Is this the complete contig sequence? Can you post the row(s) for the action report (fcs_gx_report.txt) and the taxonomy report (taxonomy.rpt) for this contig?

BenjaminGuinet commented 1 year ago

Yes sure.

It is the complete contig and here is the raw from the report :

Exclude:
Sequence name, length, apparent source
scaffold18160   4420    virs:viruses
etvedte commented 1 year ago

I want to see what species taxids in the GX database are being hit and whether or not repeats were identified, as you mentioned this in an earlier comment. For that, I would like to see the corresponding row(s) in the gx report and taxonomy report output for this sequence.

The fcs_gx_report.txt format should be eight columns matching this https://github.com/ncbi/fcs/wiki/FCS-GX#fcs-gx-report-output

The taxonomy.rpt format should be 34 columns matching this https://github.com/ncbi/fcs/wiki/FCS-GX-taxonomy-report

BenjaminGuinet commented 1 year ago

Where can I see these files? I only got the following report file from my NCBI submission : fixed foreign contaminations ( [FixedForeignContaminations_final_assembly.txt]

murphyte commented 1 year ago

Is your submission SUB13515533? I think I've found your files. We're still working on the public reporting through the submission system, so the file that's posted to the portal is a bit sparse at the moment. If you'd like, I could post the full report here or e-mail it to you if you provide an address.

For scaffold18160, it is a partial coverage hit (see RID-8KE12RWS013). That's definitively virus, but also quite distinct from anything known which makes it harder to interpret the lack of flanking coverage (distant cross-species hits are predominantly on better conserved CDS regions, so we don't require high coverage). If the sequence were longer it would have either fallen below coverage thresholds, or been more likely to pick up some insect hits on either side if it is a true integrant in which case it wouldn't have been called. Your point about RNA viruses is a good one, but primarily applies for environmental contamination. We see a lot of evidence of contamination that likely arises in the laboratory somewhere (including downstream on the sequencing machines), which creates opportunities to pick up RNA-sourced contaminants. So the bottom line is nothing is simple. We'll do some broader review of potential RNA virus hits to explore the area further.

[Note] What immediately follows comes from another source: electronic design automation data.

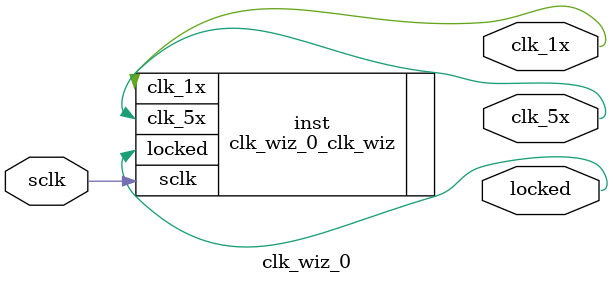
<source format=v>


`timescale 1ps/1ps

(* CORE_GENERATION_INFO = "clk_wiz_0,clk_wiz_v6_0_4_0_0,{component_name=clk_wiz_0,use_phase_alignment=true,use_min_o_jitter=false,use_max_i_jitter=false,use_dyn_phase_shift=false,use_inclk_switchover=false,use_dyn_reconfig=false,enable_axi=0,feedback_source=FDBK_AUTO,PRIMITIVE=MMCM,num_out_clk=2,clkin1_period=20.000,clkin2_period=10.0,use_power_down=false,use_reset=false,use_locked=true,use_inclk_stopped=false,feedback_type=SINGLE,CLOCK_MGR_TYPE=NA,manual_override=false}" *)

module clk_wiz_0 
 (
  // Clock out ports
  output        clk_1x,
  output        clk_5x,
  // Status and control signals
  output        locked,
 // Clock in ports
  input         sclk
 );

  clk_wiz_0_clk_wiz inst
  (
  // Clock out ports  
  .clk_1x(clk_1x),
  .clk_5x(clk_5x),
  // Status and control signals               
  .locked(locked),
 // Clock in ports
  .sclk(sclk)
  );

endmodule

</source>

For the hits that weren't auto-cleaned, they appear to be lower scoring and they could mostly stay. mito and vector hits should be addressed.

Are there other calls you're interested in?

BenjaminGuinet commented 1 year ago

Yes it was that one. Yes if you can it would be nice : Benjamin.guinet95@gmail.com

I fully understand that this is not an easy question to answer and that it's not always easy to come to a conclusion. Then there's the question of systematically keeping things even suspicious and not losing too many false negatives, or on the contrary, being careful not to include too many false positives.

Thanks for all your explanations, it's much clearer for me now.

Have a nice day.

Benjamin

murphyte commented 1 year ago

FYI, our submitted paper is available on BioRxiv: https://biorxiv.org/cgi/content/short/2023.06.02.543519v1

I'll send you the report later today.